One weekend, many many years ago, a few drunken vandals smashed up the mailbox at the end of the laneway leading to our family farm. It didn’t take the police long to catch the young men (drunken criminals are not all that bright) and when they asked my father if he wanted to press charges, he said no, he wanted someone to come and fix his mailbox. The officer made arrangements for the perpetrators to come to my father’s workshop on a Saturday morning and I remember peering out the living room window, waiting for them to arrive, wondering what heinous criminals would look like and feeling a certain fear in my young heart that my father would invite such dangerous persons onto our farm. A young man finally showed up, over an hour late, obviously ill at ease and so nervous about what lay ahead that he had felt the need to down some liquid courage before he came. His friend had refused to come.
I have no idea what exactly transpired between my father and the young man that morning. An hour or two later they emerged from the workshop and much to my relief, my father was unharmed and in fact, seemed taller than he had been that morning when he left the breakfast table; the criminal seemed calm, rather small, and not as menacing as I had imagined. The scarred and dented mailbox went back up on the wooden post later that day and every time I fetched the mail in the next few weeks, I wondered about our vandal. I hoped that he had learned a lesson and didn’t do mean things anymore. I hoped he had stopped drinking too much. I hoped he had listened to whatever it was that my father had said to him. And most of all, I hoped that he had appreciated what a fine man my father was and learned something about compassion and justice and restoration.

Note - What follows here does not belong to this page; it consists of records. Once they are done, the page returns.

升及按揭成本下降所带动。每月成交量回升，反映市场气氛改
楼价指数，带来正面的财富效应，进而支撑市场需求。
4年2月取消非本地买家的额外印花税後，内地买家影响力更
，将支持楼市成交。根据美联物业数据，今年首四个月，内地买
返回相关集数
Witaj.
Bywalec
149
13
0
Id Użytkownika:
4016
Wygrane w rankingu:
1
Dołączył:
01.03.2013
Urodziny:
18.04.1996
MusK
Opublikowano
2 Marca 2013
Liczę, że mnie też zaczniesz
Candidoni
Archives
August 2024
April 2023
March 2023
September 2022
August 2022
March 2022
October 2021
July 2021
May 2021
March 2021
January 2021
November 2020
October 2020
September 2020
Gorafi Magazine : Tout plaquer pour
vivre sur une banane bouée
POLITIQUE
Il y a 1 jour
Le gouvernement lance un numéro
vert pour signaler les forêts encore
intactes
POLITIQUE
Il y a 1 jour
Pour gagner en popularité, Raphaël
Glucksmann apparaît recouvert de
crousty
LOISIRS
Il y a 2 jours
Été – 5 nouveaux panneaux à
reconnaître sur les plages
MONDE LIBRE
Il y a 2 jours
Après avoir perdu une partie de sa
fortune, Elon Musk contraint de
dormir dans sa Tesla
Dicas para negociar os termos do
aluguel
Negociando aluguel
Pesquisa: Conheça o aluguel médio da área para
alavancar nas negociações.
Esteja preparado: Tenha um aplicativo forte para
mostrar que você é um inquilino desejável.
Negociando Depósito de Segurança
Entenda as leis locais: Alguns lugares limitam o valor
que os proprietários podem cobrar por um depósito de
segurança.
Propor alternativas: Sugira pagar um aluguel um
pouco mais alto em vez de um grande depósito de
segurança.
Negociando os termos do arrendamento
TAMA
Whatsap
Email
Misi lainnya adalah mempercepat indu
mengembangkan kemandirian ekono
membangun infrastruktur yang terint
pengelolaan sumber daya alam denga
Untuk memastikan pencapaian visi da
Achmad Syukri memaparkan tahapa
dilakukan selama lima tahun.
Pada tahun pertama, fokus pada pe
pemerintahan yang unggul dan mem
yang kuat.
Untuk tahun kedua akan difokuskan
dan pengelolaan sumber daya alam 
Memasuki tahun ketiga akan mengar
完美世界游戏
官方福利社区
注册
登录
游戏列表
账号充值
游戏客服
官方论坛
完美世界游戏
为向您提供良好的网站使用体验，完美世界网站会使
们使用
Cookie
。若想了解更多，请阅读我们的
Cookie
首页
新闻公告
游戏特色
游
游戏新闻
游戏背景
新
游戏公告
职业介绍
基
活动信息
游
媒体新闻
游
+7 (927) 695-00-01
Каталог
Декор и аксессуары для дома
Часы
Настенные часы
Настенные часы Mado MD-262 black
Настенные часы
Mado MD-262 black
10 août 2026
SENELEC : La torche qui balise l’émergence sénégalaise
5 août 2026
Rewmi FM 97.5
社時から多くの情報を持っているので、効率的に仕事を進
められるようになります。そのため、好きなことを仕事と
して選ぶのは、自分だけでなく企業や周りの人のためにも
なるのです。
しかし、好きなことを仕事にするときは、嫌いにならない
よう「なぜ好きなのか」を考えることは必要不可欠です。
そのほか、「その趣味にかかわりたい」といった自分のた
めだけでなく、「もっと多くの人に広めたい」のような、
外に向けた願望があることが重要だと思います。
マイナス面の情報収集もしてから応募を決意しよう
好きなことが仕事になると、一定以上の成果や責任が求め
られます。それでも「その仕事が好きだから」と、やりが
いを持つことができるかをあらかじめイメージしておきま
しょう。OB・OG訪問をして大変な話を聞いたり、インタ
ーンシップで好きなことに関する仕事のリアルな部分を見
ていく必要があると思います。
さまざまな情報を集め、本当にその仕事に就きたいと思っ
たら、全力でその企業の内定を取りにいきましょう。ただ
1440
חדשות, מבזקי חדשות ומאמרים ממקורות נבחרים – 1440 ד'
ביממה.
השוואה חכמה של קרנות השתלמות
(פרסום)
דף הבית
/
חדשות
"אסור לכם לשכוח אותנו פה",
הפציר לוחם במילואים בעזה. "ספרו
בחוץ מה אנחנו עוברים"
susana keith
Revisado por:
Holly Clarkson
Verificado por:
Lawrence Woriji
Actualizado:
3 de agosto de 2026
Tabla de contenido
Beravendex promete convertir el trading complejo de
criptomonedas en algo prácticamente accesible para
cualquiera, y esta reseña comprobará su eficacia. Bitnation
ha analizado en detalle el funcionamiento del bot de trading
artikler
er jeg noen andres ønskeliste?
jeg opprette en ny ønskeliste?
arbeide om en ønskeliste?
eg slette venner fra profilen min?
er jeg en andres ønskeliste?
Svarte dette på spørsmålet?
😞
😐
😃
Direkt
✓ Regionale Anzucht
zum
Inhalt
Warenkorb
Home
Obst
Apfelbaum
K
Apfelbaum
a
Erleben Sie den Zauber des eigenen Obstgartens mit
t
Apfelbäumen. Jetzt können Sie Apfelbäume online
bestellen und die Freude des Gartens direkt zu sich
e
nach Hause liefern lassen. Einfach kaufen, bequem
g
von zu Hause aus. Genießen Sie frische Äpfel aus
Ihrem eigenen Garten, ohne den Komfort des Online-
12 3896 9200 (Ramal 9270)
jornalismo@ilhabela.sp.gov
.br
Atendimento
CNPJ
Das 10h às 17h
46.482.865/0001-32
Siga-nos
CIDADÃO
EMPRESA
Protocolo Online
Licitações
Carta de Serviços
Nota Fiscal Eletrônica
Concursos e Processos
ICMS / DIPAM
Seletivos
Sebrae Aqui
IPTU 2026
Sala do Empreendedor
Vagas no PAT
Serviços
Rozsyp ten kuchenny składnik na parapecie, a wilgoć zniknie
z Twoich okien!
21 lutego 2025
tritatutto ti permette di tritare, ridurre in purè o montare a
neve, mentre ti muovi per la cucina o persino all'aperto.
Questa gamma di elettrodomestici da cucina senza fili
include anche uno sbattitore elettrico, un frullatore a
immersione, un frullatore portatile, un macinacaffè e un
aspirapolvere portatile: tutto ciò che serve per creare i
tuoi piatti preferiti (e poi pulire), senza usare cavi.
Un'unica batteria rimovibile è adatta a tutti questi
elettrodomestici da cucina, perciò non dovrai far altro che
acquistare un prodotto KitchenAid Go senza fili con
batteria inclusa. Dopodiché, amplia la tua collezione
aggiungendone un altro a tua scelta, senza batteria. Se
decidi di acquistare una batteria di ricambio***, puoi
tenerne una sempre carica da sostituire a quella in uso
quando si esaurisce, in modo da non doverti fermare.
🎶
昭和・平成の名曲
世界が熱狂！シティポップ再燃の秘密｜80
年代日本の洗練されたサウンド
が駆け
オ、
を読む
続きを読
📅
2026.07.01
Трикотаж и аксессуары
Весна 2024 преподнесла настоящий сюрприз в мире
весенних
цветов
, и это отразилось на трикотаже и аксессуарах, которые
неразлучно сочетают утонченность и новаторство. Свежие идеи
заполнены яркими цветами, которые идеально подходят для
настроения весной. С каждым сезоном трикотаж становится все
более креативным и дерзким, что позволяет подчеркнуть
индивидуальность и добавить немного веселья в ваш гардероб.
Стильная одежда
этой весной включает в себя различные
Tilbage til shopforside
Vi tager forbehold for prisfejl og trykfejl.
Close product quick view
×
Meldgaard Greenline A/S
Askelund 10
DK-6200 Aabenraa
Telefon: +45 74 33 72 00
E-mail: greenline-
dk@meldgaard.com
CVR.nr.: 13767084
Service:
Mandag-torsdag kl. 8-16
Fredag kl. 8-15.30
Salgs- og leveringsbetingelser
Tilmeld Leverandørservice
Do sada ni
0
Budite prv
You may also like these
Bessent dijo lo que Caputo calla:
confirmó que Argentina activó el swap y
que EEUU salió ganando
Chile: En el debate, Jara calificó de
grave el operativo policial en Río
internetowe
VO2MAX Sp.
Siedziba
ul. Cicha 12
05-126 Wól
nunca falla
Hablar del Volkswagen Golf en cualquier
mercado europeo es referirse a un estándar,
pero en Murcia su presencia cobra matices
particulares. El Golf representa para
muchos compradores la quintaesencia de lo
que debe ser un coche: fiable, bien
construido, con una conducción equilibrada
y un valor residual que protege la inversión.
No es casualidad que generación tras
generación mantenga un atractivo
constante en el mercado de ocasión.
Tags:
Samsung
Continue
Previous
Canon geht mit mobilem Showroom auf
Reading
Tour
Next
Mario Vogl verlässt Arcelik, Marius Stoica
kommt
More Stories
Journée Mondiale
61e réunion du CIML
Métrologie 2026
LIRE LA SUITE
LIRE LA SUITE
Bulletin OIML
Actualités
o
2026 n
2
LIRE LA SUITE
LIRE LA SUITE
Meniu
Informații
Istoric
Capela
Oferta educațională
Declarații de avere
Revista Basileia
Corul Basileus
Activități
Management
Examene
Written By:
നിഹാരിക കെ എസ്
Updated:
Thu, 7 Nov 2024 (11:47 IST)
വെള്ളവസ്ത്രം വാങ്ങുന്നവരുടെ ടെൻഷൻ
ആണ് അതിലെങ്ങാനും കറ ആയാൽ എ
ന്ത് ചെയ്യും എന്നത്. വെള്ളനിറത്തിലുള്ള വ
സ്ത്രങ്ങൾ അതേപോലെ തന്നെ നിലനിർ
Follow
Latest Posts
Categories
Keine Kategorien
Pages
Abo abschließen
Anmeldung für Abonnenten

What if every time we committed a crime or a sin against someone, we had to make it right? What if you had to come face to face with the person you offended and work together to find a solution? What if you could not simply hide behind prison bars but had to support the family you stole from or rebuild that house you burnt down? I understand that in the case of violent crimes, protecting the innocent is a primary concern, but there must be a better way to deal with violent people than to put them all together in isolation? How will they learn any other way of life? How can they become people of righteousness if they are never around it?
We have mistakenly assumed that withdrawal and isolation are the best way to deal with problems, be they personal or societal – it is easier, but hardly effective. God always says, “Come.” If you are a criminal or a wrongdoer, God says come. If you have been wronged, God says come. And when we as wrongdoers and those who have been wronged can say "Come" to each other, then we will begin to see restoration.